The system can be expanded with a Harmony Hub if your AV components are inside a cabinet or you want to add extra, cheaper remotes for multiple users. We’re recommending the Ultimate One over the more expensive Harmony 950 (or the combined “Elite” package) since most users won’t need its motion-activated backlight once they’re accustomed to the button layout.
Many users won’t need a remote for more than three devices: a TV, a DVD or Blu-ray player, and maybe a sound bar or audio receiver on top of that. For that particular combination, this $10 remote has all the bases covered. It can’t learn commands via infrared, but its included list of manufacturer codes covers thousands of devices, and its faux brushed aluminum finish doesn’t look half bad.
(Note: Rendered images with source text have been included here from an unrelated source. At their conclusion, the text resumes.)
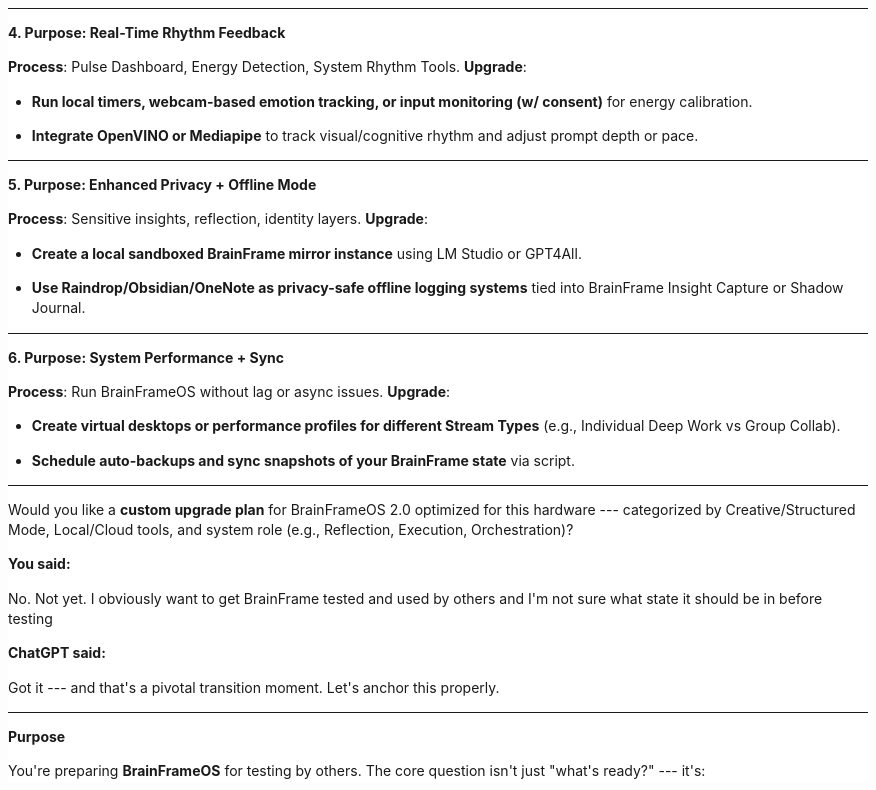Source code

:------------------------------------------------------------------------

**4. Purpose: Real-Time Rhythm Feedback**

**Process**: Pulse Dashboard, Energy Detection, System Rhythm Tools.
**Upgrade**:

- **Run local timers, webcam-based emotion tracking, or input monitoring
  (w/ consent)** for energy calibration.

- **Integrate OpenVINO or Mediapipe** to track visual/cognitive rhythm
  and adjust prompt depth or pace.

------------------------------------------------------------------------

**5. Purpose: Enhanced Privacy + Offline Mode**

**Process**: Sensitive insights, reflection, identity layers.
**Upgrade**:

- **Create a local sandboxed BrainFrame mirror instance** using LM
  Studio or GPT4All.

- **Use Raindrop/Obsidian/OneNote as privacy-safe offline logging
  systems** tied into BrainFrame Insight Capture or Shadow Journal.

------------------------------------------------------------------------

**6. Purpose: System Performance + Sync**

**Process**: Run BrainFrameOS without lag or async issues. **Upgrade**:

- **Create virtual desktops or performance profiles for different Stream
  Types** (e.g., Individual Deep Work vs Group Collab).

- **Schedule auto-backups and sync snapshots of your BrainFrame state**
  via script.

------------------------------------------------------------------------

Would you like a **custom upgrade plan** for BrainFrameOS 2.0 optimized
for this hardware --- categorized by Creative/Structured Mode,
Local/Cloud tools, and system role (e.g., Reflection, Execution,
Orchestration)?

**You said:**

No. Not yet. I obviously want to get BrainFrame tested and used by
others and I\'m not sure what state it should be in before testing

**ChatGPT said:**

Got it --- and that's a pivotal transition moment. Let's anchor this
properly.

------------------------------------------------------------------------

**Purpose**

You're preparing **BrainFrameOS** for testing by others. The core
question isn't just "what's ready?" --- it's:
There’s not much about this GE design that really counts as “premium,” but the sound control mode (which lets you automatically control volume and mute buttons for a round bar or receiver without having to manually switch devices) is remarkably handy for something so simple. At this price point, it can’t be beat.
Some modern setups include nothing more than a streaming box like a Roku and the TV itself. For that niche, the Sideclick add-on device functions wonderfully. Choose the one that clips onto your set-top box’s mini-remote, program it with the correct code for your television, and you’re good to go.
The company offers models compatible with the most popular mini remotes for Roku, Amazon Fire TV, and Apple TV gadgets, and the included power and volume buttons are pretty much all you’ll need on top of the box’s basic functions. It’s a surprisingly efficient and slick way to control an entire AV setup with just a “single” remote.
If you’d like to control everything on your TV with your phone, the Harmony Hub is the best way to go about it. An integrated IR blaster plus Wi-Fi and Bluetooth connections allow the Logitech Harmony hub app on your phone or tablet to do anything the physical remotes can, plus a programmable layout and integration with smarthome services.
You can use the Hub, your phone, and add-on physical remotes in conjunction. The phone app has some definite issues—a lot of users aren’t thrilled with lag when using it in Wi-Fi mode—but it’s the best solution on the market that doesn’t require switching between multiple apps to control different devices.